Grâce à un appel à témoins, la police met la main sur Marcel Van Tongelen, un électricien d’Aarschot qui se faisait appeler « Dexter » dans sa jeunesse. Il reconnaît le meurtre quatre jours plus tard. Il sera condamné à mort en 1980.

Par François Janne d’othée

Cet article est paru dans sa version papier le 4 février 2011.

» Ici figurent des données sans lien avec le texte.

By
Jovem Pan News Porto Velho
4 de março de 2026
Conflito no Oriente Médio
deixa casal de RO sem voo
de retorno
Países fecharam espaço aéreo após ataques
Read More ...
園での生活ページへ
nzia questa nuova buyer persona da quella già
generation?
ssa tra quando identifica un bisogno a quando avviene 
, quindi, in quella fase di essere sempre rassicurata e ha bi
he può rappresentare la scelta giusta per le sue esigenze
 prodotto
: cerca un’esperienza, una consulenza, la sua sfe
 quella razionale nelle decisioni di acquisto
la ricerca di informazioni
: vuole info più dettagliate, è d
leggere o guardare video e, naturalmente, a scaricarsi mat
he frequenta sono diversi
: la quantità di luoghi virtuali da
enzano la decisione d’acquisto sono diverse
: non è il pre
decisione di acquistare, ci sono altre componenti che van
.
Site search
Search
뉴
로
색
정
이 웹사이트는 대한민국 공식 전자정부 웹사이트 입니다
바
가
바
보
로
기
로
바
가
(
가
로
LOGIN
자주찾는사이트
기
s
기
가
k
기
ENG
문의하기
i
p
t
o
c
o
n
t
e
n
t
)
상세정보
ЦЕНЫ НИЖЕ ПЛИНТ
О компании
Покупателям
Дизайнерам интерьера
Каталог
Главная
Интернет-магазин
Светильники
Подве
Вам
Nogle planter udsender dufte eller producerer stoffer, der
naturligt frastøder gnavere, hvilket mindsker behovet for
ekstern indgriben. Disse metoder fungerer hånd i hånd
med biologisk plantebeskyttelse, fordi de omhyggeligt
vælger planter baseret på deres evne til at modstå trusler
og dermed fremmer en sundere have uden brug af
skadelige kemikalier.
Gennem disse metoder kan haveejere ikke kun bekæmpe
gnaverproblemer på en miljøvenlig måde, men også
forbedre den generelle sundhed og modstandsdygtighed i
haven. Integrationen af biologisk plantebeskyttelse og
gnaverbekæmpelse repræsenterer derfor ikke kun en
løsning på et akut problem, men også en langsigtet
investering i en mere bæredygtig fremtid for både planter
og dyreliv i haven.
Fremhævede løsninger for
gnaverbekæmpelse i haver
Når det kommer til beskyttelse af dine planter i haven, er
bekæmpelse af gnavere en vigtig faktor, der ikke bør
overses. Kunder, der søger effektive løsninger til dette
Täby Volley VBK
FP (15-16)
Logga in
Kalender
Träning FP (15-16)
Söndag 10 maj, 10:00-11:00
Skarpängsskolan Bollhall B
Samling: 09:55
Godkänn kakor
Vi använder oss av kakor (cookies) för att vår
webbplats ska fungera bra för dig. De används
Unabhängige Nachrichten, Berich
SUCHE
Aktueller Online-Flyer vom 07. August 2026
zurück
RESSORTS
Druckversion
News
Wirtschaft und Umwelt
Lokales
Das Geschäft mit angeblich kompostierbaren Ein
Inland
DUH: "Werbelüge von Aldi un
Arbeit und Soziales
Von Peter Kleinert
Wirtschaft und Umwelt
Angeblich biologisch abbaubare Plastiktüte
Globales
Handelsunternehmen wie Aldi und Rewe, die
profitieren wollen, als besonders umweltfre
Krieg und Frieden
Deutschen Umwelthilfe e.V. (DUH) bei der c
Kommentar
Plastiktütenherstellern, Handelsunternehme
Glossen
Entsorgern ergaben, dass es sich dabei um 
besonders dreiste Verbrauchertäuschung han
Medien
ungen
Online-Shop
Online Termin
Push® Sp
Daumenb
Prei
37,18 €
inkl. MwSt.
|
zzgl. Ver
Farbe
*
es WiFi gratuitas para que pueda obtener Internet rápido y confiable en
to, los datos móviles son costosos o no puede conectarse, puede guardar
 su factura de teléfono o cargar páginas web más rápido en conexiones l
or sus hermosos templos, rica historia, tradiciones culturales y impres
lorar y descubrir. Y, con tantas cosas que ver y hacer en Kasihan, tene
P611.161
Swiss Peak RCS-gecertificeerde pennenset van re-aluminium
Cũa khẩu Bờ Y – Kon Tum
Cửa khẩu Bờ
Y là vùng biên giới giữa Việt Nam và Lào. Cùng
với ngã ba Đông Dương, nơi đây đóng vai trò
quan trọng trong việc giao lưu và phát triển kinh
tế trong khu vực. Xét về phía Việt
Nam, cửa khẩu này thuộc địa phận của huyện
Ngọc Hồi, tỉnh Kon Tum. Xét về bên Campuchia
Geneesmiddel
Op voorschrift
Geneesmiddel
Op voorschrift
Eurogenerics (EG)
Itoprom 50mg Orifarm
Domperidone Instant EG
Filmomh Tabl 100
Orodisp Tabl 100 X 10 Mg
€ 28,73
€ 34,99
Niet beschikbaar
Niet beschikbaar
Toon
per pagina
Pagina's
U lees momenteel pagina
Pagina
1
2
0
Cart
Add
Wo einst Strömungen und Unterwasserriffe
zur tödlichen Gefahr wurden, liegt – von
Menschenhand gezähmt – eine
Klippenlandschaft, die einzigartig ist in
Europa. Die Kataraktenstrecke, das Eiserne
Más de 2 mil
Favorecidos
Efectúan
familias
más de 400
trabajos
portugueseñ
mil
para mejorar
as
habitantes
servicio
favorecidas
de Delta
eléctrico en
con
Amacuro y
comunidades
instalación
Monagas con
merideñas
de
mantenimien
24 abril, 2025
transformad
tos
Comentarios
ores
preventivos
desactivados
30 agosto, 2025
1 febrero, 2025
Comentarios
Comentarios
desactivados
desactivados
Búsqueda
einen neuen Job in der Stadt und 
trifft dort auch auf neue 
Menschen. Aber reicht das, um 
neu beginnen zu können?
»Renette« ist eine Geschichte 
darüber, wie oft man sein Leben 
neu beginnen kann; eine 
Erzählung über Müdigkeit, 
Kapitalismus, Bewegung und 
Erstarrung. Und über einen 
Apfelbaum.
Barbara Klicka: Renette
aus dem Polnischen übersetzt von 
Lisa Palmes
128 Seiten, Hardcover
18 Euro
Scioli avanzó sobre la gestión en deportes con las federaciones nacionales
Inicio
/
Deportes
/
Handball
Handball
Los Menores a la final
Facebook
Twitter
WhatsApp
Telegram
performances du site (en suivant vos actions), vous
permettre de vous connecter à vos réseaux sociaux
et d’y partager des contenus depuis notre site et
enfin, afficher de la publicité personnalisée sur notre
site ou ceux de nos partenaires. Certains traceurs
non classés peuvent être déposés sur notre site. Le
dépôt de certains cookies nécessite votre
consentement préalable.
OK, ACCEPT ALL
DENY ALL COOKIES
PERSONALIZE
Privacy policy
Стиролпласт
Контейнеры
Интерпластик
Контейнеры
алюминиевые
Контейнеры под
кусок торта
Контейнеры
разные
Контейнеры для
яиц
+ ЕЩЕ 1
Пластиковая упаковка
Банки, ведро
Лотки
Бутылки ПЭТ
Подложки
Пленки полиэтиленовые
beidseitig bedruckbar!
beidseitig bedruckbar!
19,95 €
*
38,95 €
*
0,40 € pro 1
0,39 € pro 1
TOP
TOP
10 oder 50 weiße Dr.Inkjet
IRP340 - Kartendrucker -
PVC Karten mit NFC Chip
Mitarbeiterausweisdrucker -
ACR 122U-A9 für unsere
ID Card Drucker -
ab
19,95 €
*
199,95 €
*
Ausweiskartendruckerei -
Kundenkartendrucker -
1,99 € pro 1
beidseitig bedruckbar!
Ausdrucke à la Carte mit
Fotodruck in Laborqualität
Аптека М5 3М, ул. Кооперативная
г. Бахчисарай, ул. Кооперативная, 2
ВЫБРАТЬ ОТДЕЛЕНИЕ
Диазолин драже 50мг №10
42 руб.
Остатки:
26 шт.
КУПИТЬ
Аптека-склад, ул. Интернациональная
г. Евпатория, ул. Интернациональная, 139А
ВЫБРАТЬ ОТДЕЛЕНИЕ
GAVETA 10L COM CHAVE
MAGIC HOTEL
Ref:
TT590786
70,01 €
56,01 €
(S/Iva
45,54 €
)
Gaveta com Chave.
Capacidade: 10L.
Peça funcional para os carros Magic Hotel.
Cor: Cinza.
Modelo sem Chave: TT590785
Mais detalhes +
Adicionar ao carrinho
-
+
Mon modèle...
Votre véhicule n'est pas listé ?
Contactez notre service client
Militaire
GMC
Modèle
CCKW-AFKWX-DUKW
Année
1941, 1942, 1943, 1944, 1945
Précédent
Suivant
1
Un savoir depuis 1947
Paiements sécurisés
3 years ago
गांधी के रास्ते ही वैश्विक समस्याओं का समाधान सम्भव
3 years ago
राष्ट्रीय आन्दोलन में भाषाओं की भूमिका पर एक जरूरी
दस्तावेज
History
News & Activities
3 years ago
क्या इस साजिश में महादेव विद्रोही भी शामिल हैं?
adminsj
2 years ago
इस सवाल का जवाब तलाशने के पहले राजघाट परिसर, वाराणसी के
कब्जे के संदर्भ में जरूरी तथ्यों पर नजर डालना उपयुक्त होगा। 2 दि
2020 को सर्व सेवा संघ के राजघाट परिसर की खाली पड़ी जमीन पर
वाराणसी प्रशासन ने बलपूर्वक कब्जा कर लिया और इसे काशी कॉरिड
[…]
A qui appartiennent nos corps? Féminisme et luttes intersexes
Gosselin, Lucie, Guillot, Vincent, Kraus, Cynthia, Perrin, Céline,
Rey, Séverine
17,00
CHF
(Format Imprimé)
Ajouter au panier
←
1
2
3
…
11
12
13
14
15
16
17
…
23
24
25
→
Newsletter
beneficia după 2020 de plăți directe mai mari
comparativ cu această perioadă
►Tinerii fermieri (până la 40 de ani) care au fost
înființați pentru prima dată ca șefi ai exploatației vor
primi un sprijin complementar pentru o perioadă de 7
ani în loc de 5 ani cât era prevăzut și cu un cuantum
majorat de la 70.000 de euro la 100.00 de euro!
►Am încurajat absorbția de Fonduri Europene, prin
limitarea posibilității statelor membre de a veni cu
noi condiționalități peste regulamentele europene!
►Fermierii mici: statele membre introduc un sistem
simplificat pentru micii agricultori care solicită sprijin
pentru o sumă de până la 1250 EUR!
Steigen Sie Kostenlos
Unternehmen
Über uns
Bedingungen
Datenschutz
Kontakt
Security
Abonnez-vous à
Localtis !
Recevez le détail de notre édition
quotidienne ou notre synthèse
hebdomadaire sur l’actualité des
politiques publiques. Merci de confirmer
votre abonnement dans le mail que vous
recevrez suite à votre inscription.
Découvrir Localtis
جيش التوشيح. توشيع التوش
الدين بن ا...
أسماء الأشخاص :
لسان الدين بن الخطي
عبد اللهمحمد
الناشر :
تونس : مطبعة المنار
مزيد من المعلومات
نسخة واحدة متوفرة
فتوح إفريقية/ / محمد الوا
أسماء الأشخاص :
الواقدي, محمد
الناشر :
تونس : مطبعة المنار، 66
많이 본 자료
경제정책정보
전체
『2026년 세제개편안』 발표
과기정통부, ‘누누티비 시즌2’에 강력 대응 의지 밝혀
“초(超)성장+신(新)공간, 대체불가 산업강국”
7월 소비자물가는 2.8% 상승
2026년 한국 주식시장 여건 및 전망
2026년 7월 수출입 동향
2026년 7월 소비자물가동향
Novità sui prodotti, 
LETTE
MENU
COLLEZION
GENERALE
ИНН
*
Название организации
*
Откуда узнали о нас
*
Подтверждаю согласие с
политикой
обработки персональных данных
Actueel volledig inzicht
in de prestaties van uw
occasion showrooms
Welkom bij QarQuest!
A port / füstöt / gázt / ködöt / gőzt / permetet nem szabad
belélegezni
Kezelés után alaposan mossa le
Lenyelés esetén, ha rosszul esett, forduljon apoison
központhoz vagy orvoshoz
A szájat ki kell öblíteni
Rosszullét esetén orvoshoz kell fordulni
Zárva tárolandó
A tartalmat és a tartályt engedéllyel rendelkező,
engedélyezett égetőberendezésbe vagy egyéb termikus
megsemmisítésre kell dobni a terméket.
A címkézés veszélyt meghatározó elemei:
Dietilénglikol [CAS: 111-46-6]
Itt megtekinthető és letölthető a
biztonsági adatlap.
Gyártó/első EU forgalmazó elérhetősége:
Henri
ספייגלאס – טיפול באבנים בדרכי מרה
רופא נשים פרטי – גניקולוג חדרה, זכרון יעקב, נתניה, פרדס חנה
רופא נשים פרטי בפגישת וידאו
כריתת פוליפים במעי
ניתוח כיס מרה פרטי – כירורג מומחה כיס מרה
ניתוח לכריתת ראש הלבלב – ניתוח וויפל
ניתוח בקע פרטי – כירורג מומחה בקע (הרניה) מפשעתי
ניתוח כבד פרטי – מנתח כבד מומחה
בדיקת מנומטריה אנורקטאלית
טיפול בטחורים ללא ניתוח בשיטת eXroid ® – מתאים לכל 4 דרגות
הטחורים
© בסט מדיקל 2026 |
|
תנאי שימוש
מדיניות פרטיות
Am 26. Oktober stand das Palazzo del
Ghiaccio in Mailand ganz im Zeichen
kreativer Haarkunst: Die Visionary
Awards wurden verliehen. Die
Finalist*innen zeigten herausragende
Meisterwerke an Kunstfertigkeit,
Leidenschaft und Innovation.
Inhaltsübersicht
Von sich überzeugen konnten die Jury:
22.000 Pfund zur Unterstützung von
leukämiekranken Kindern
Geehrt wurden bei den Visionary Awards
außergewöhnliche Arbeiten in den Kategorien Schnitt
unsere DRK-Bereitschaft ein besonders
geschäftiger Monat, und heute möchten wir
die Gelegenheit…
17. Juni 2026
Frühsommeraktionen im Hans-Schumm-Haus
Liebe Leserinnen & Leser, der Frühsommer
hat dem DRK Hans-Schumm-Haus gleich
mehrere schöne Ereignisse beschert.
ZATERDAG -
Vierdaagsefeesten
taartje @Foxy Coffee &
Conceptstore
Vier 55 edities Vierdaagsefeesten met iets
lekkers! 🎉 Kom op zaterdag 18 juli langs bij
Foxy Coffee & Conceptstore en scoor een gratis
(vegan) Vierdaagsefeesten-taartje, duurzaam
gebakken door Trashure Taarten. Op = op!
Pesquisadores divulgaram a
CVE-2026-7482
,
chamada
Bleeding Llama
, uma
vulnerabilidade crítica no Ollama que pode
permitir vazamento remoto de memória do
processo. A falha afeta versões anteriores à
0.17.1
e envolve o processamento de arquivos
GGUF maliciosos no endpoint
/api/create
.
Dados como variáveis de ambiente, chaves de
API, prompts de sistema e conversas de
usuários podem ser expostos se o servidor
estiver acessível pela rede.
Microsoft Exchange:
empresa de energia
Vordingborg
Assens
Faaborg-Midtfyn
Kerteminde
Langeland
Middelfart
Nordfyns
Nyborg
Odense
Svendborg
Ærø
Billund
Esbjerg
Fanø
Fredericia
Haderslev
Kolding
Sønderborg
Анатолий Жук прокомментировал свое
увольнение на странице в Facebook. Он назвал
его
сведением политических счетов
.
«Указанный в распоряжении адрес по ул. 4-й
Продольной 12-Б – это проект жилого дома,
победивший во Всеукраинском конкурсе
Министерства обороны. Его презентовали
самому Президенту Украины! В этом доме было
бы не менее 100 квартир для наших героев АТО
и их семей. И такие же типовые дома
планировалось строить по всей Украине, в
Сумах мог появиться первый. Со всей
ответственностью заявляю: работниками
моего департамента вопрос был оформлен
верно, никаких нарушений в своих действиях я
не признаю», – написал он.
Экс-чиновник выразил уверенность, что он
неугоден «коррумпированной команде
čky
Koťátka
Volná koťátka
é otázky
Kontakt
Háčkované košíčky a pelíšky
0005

En 2008,le baron Empain raconte une vie coupée en deux

Comment s’est passée votre libération ?

Edouard-Jean Empain : Ils m’avaient emmené, comme d’habitude, dans un coffre de voiture, on a roulé une petite demi-heure, puis ils m’ont dit : « Tu peux descendre. » J’étais à Paris, porte d’Ivry, un endroit que je ne connaissais pas. J’avais, en plus, des troubles de la vision. Ils m’avaient laissé un billet de 10 francs français. J’ai pris le premier métro. Je suis descendu à la station Opéra : là, je savais où j’étais. J’ai téléphoné à la maison. Je suis tombé sur un policier et on est venu me chercher.

Quel souvenir gardez-vous de votre séquestration ?

Le souvenir le plus difficile n’est pas lié à la faim, ni au froid, ni même à la peur, qui furent mon quotidien durant deux mois. Non, c’est plutôt de m’apercevoir que la nature humaine n’est pas si belle que ça. Ma disparition avait réjoui certains et rendu indifférents beaucoup d’autres, y compris des proches. En moins de deux mois, sans qu’on retrouve mon corps, on m’avait déjà enterré. On a même vendu ma voiture personnelle pendant ma captivité !

Comment l’expliquer ?

Disons que mon retour n’était pas programmé. J’occupais un poste au sein de l’industrie française qui pouvait gêner certains. J’étais le principal décideur du nucléaire français : on construisait des centrales, on était en situation de monopole… J’étais atypique, je ne sortais pas de l’ENA ni de Polytechnique et, en outre, j’étais belge. Je gênais les pouvoirs publics, en même temps que la plupart de mes collaborateurs. Quant à ma famille, elle était davantage intéressée par mon héritage.

Faut-il y voir un lien avec votre enlèvement ? Ce rapt garde sa part d’ombre…

Que tout n’ait pas été fait pour me faire revenir, j’en suis certain. Mais, au départ, les raisons étaient purement crapuleuses. Même s’ils n’étaient pas responsables de l’enlèvement, certains ont sauté sur l’aubaine…

Que sont devenus les ravisseurs ?

Ils ont été libérés après dix ans. J’en ai revu deux. Les rapports étaient inversés. Quand j’étais sous leur emprise, ils me bousculaient, me tutoyaient. Quand je les ai revus, c’était « Monsieur le baron » et c’était moi qui les tutoyais. Un autre est même venu me demander du travail. Là, il poussait le bouchon un peu loin ( rires).